You think Moorer's going to fight Riddick Bowe? Bowe's in exactly the same position as Lewis, without a sniff of a big fight on the horizon. You think Bowe's going to be chomping at the bit - (well, knowing him, anything's possible) - at the prospect of a three-fight series starting with Buster Mathis Jr. and ending with, gasp, Larry Donald? He couldn't even motivate himself for the Holyfield rematch.
With fighters such as Lewis and Bowe, you can forget about Olympic ideals - they left them behind in the 1988 Seoul final. These are extremely rich young men with enough money to be able to say "no thanks" to big paydays for low risk fights. They need a major fight to look forward to retain (regain) an interest in the game and there has never been a better time than now for them to renew their rivalry.

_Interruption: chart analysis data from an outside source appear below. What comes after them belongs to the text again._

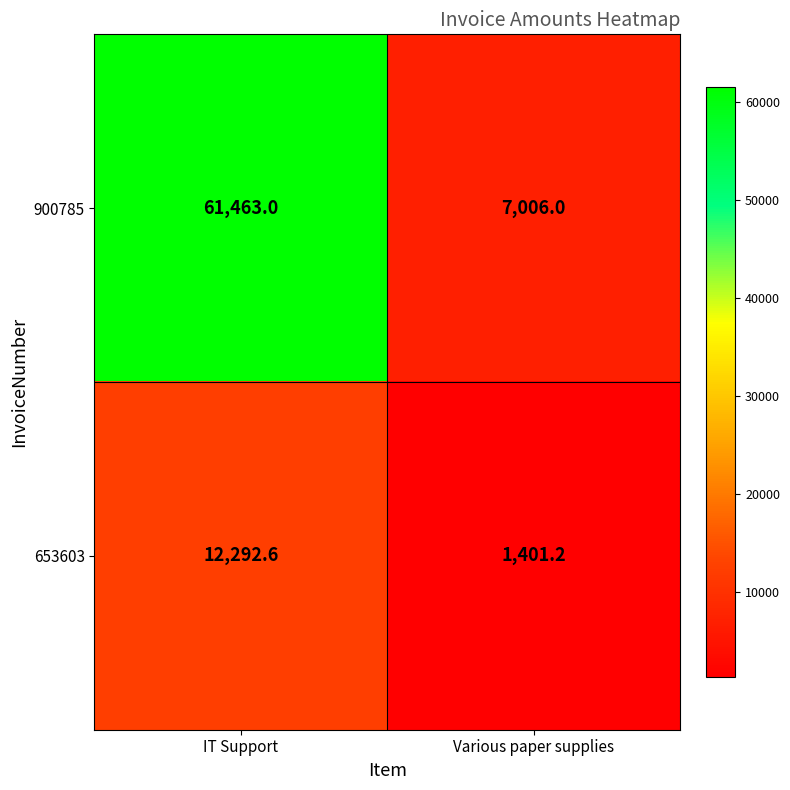

What is the difference between the 900785 values at IT Support and Various paper supplies?

54457.0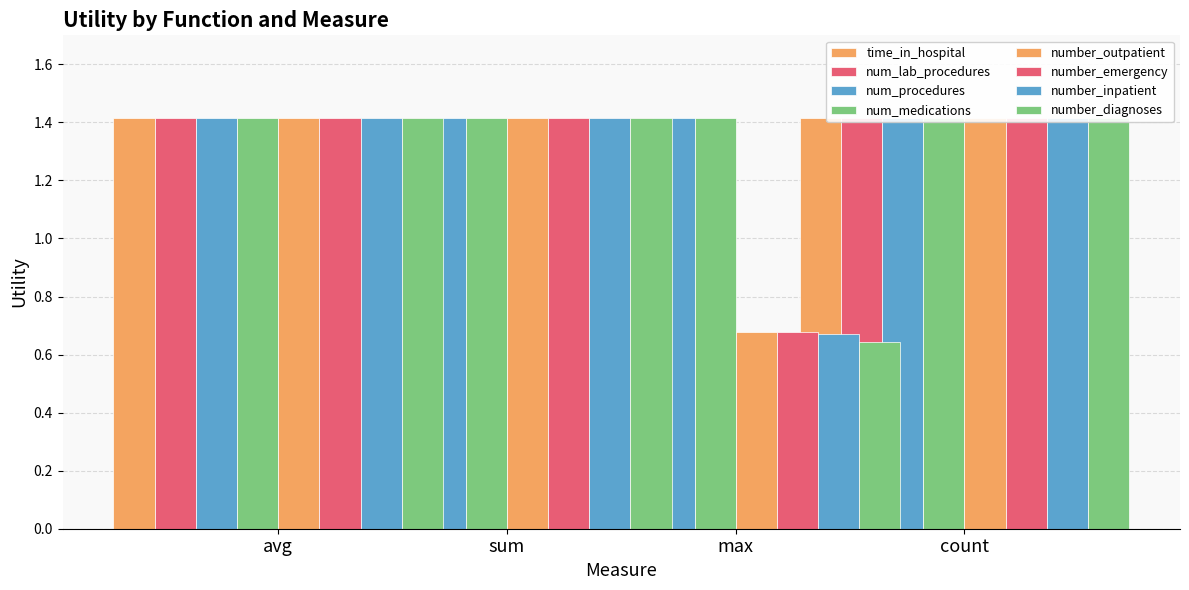

True or false: count has a value of 0.3 at number_emergency.

False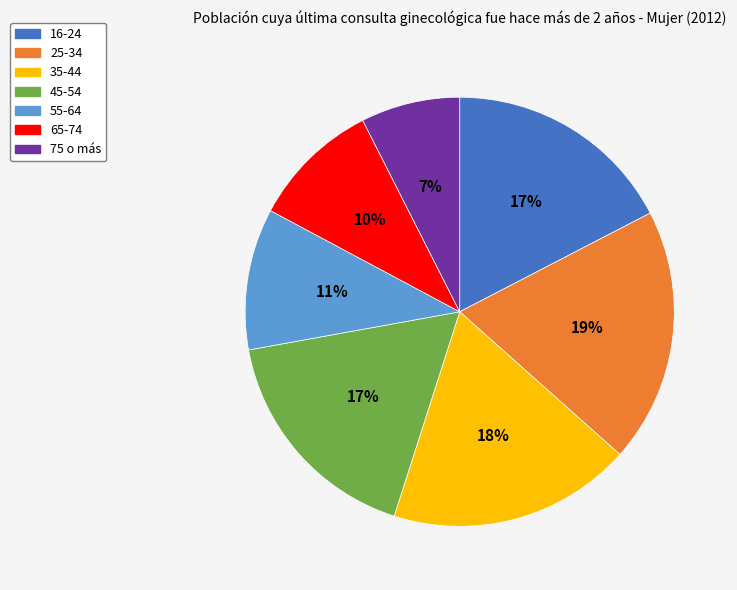

True or false: 75 o más accounts for 20% of the total.

False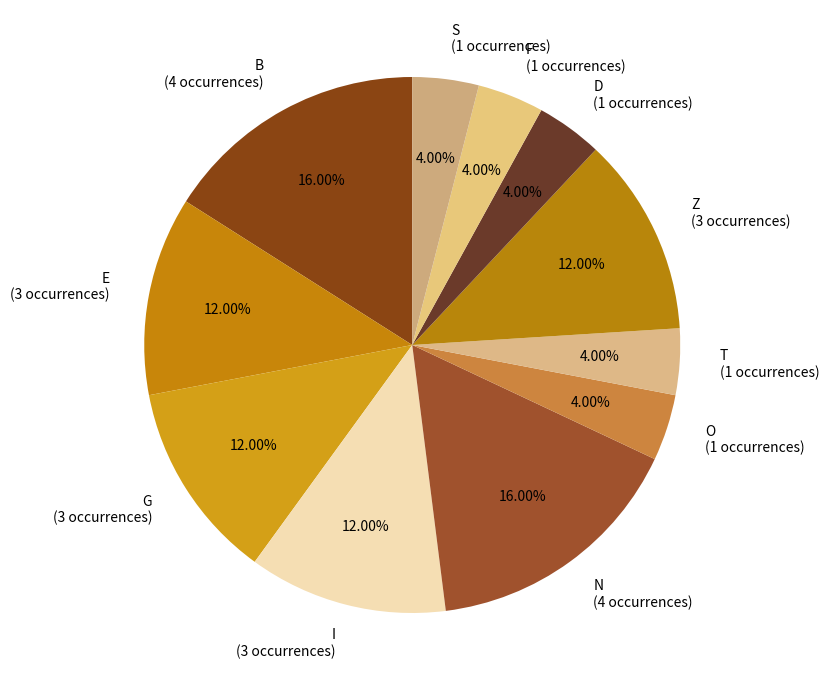

Which has a higher value, O (1 occurrences) or G (3 occurrences)?

G (3 occurrences)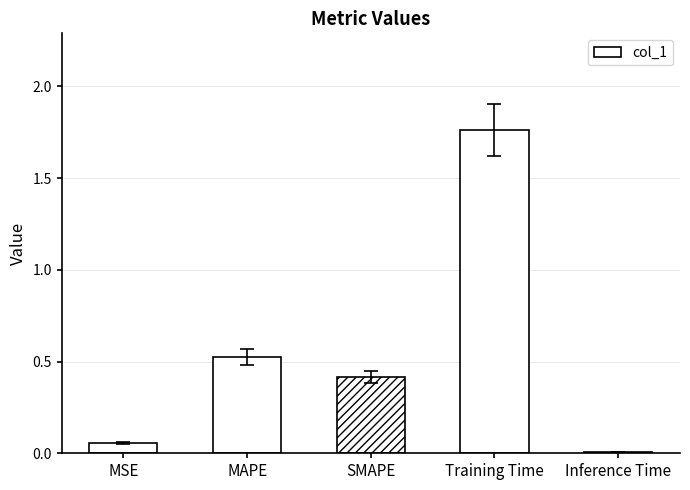

Between MAPE and MSE, which is larger?

MAPE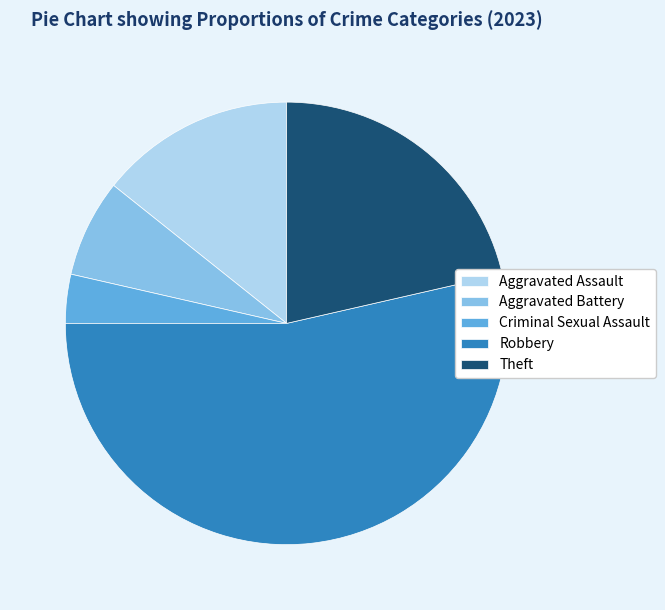

Which has a higher value, Criminal Sexual Assault or Aggravated Assault?

Aggravated Assault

And with Seth Abraham, head man at American subscription TV network HBO - the Hug Bowe Organisation - in a position where he provides financial backing to Duva's promotions, he could force a Bowe fight on to the Lewis and Duva factions, against what they profess to be their wishes.
Frank Maloney, manager of Lewis knows this, for sure. "HBO? Seth Abraham is so far up fucking Rock Newman's arse it's unbelievable."
Don't sit on the fence, Frank.
But now's the chance for the the permanently feuding Lewis and Bowe camps to get together and settle their differences, once and for all. They have no better option. It's the only fight out there.
Boxing's debt to fighters
The tragic death of London fighter Bradley Stone reminds us once more of what a tough sport boxing is. It also raises questions about how safe boxing can actually be made, or rather, how safe the people who hold the purse strings are willing to make it.
For while the British Boxing Board of Control has set safety standards that put the rest of the world to shame, we can still go the extra yard for victory, just as brave men such as Stone have tried to do in the ring.
But how much money are promoters willing to spend to make the game as safe as possible? This is the question. Colin McMillan of the Professional Boxers Association has called for MRI scanners to be present at all promotions or, at least, for fighters to be scanned after bouts, as a matter of course. I'm in total agreement with this, but will the promoters be willing and able to cough up for it?
I would like to see a ruling introduced whereby all beaten fighters, and any boxer who has been in a particularly tough contest, stays in hospital for 24 hours observation - this would certainly have detected problems like Stone's, and could possibly save lives.
But for now we have to accept that our best, no matter how good it may be, just is not good enough. Maybe it never will be, but we can but try. We owe the fighters that much.
It may be too late to save Bradley Stone, but we must never stop trying to improve levels.
Our sincere condolences to all concerned.